Please revise the material below by replacing "series" with "data series" and changing nothing else. Omit the pictures from your answer.

====

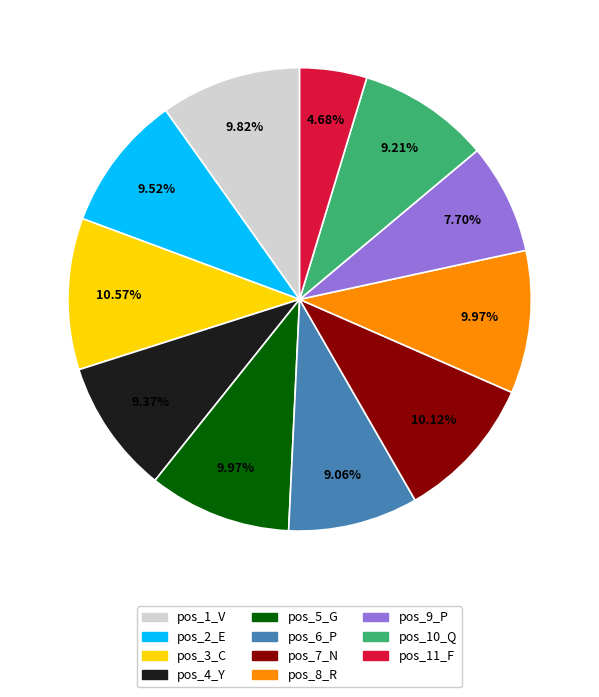

To the nearest percent, what is the average slice percentage?

9%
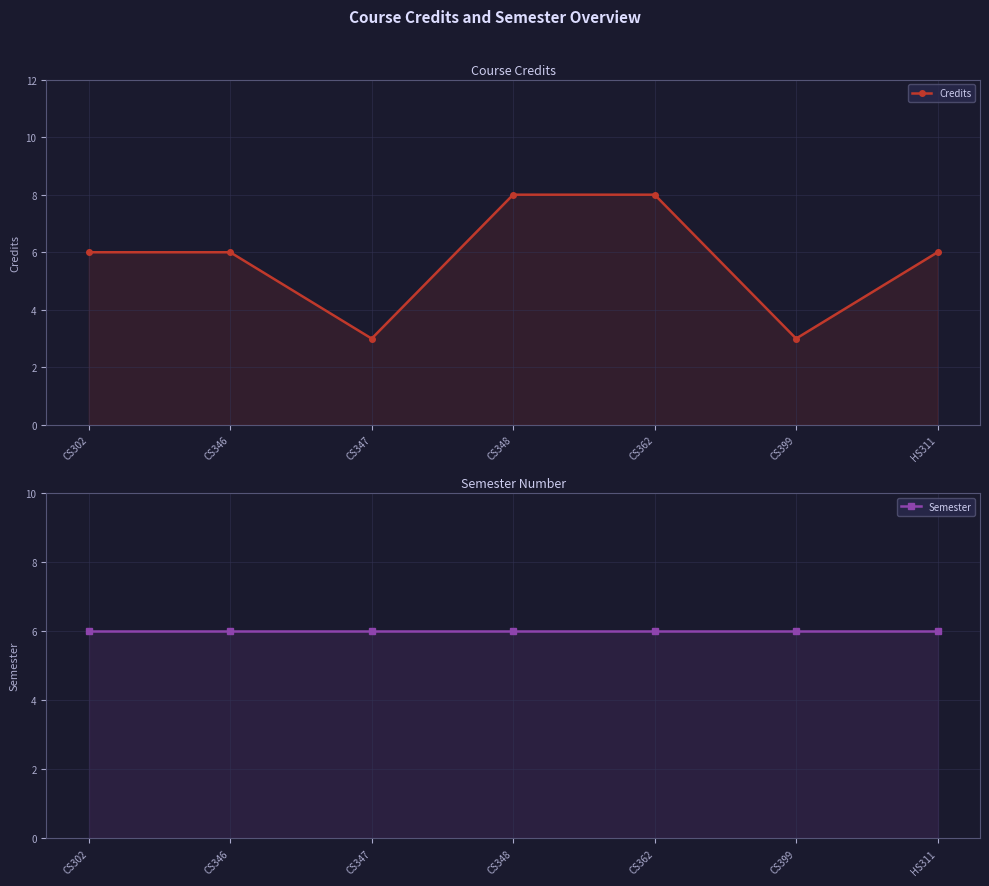

True or false: Semester and Credits intersect in this chart.

True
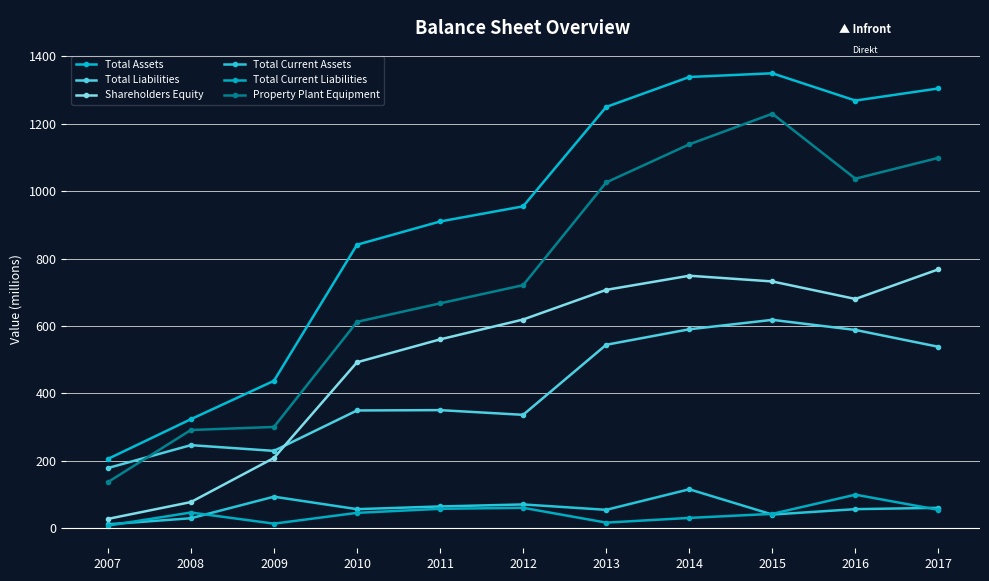

Rank the series at 2008 from highest to lowest value.

Total Assets, Property Plant Equipment, Total Liabilities, Shareholders Equity, Total Current Liabilities, Total Current Assets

====

Task solution —
To the nearest percent, what is the average slice percentage?

9%

True or false: Semester and Credits intersect in this chart.

True

Rank the data series at 2008 from highest to lowest value.

Total Assets, Property Plant Equipment, Total Liabilities, Shareholders Equity, Total Current Liabilities, Total Current Assets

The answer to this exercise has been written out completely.